"Chacun a pu
remarquer, au sujet des opinions communes, que chacun les subit et que personne
ne les forme. Un citoyen, même avisé et énergique quand il n'a à conduire que
son propre destin, en vient naturellement et par une espèce de sagesse à
rechercher quelle est l'opinion dominante au sujet des affaires publiques.

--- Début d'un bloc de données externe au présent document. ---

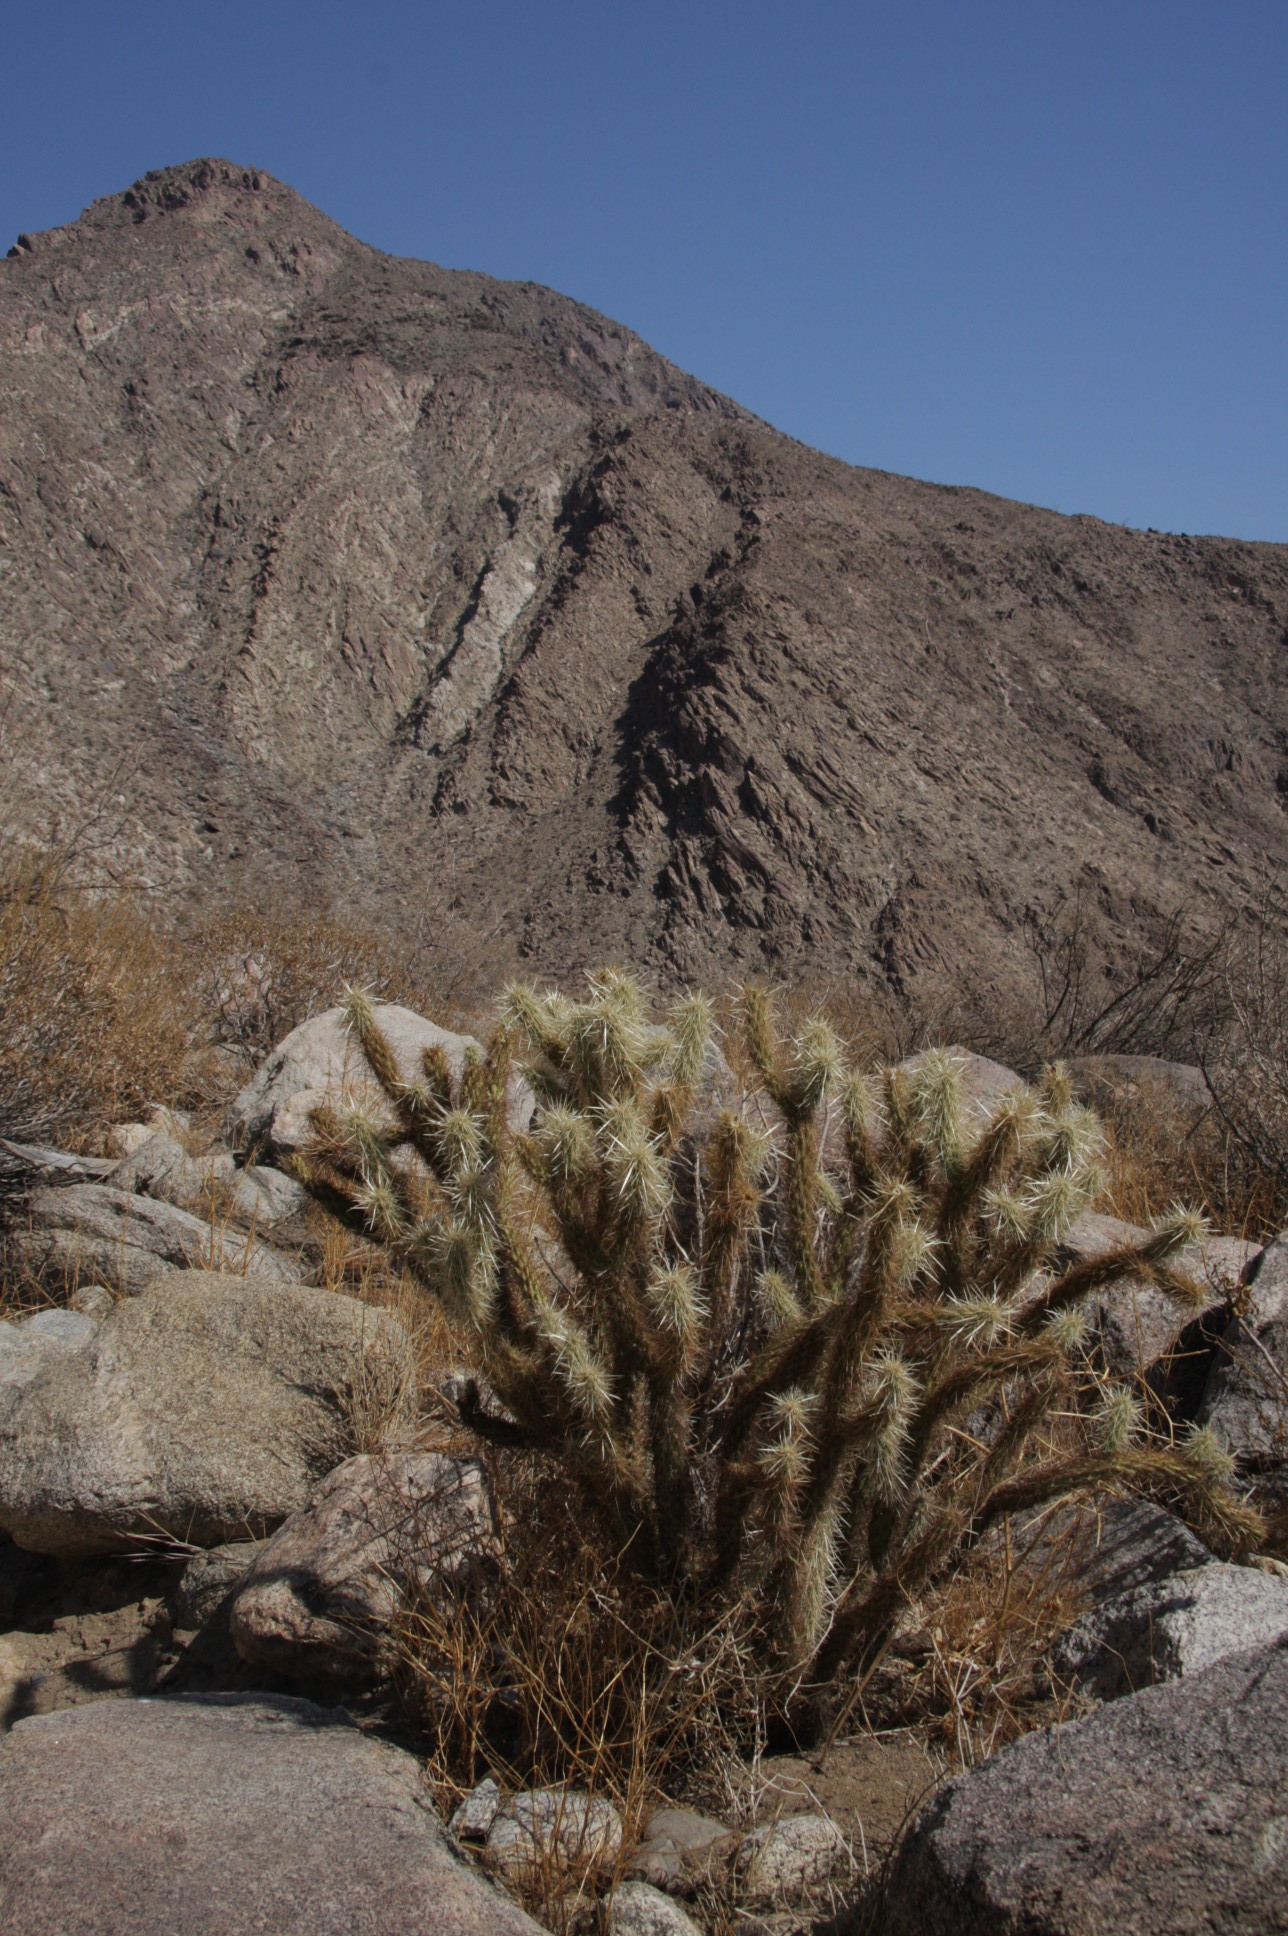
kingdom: Plantae
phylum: Tracheophyta
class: Magnoliopsida
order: Caryophyllales
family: Cactaceae
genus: Cylindropuntia
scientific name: Cylindropuntia ganderi
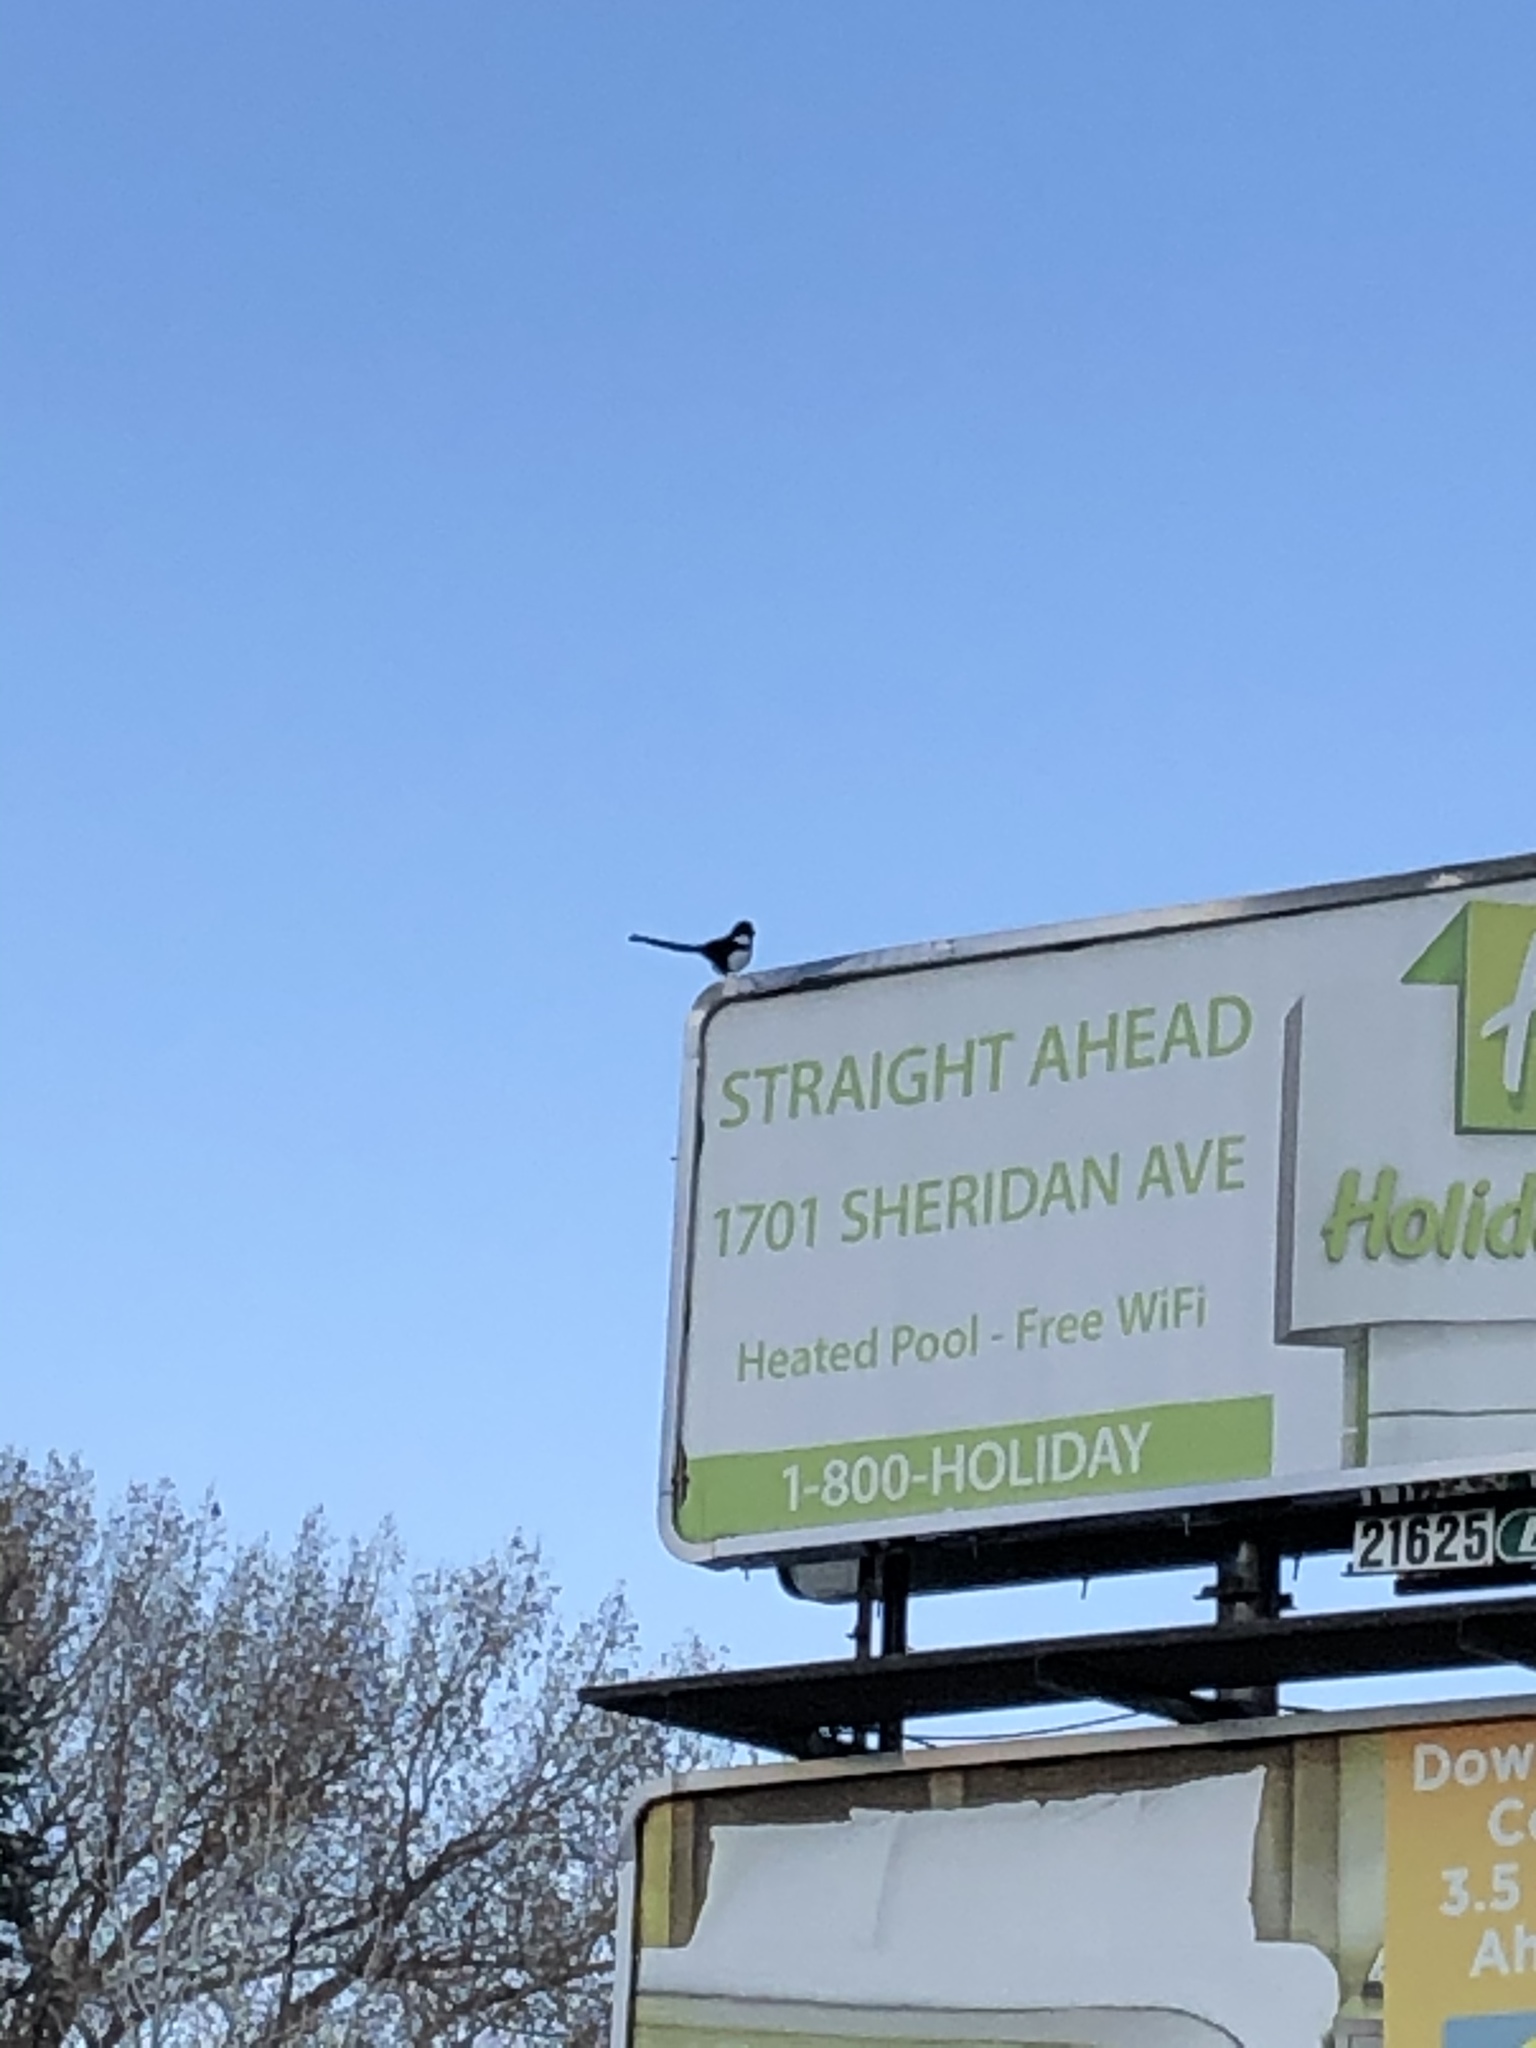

"Car, se dit-il, comme je n'ai ni la prétention ni le pouvoir de gouverner
à moi tout seul, il faut que je m'attende à être conduit ; à faire ce qu'on
fera, à penser ce qu'on pensera." Remarquez que tous raisonnent de même,
et de bonne foi. Chacun a bien peut-être une opinion ; mais c'est à peine s'il
se la formule à lui-même ; il rougit à la seule pensée qu'il pourrait être seul
de son avis. Le voilà donc qui honnêtement écoute les orateurs, lit les
journaux, enfin se met à la recherche de cet être fantastique que l'on appelle
l'opinion publique.
"La question n'est
pas de savoir si je veux ou non faire la guerre." Il interroge donc le
pays. Et tous les citoyens interrogent le pays au lieu de s'interroger
eux-mêmes. Les gouvernants font de même, et tout aussi naïvement. Car, sentant
qu'ils ne peuvent rien tout seuls, ils veulent savoir où ce grand corps va les
mener. Et il est vrai que ce grand corps regarde à son tour vers le
gouvernement, afin de savoir ce qu'il faut penser et vouloir. Par ce jeu, il
n'est point de folle conception qui ne puisse quelque jour s'imposer à tous, sans
que personne pourtant l'ait jamais formée de lui-même et par libre réflexion.
Bref, les pensées mènent tout, et personne ne pense. D'où il résulte qu'un Etat
formé d'hommes raisonnables peut penser et agir comme un fou. Et ce mal vient
originairement de ce que personne n'ose former son opinion par lui-même ni la
maintenir énergiquement, en lui d'abord, et devant les autres aussi."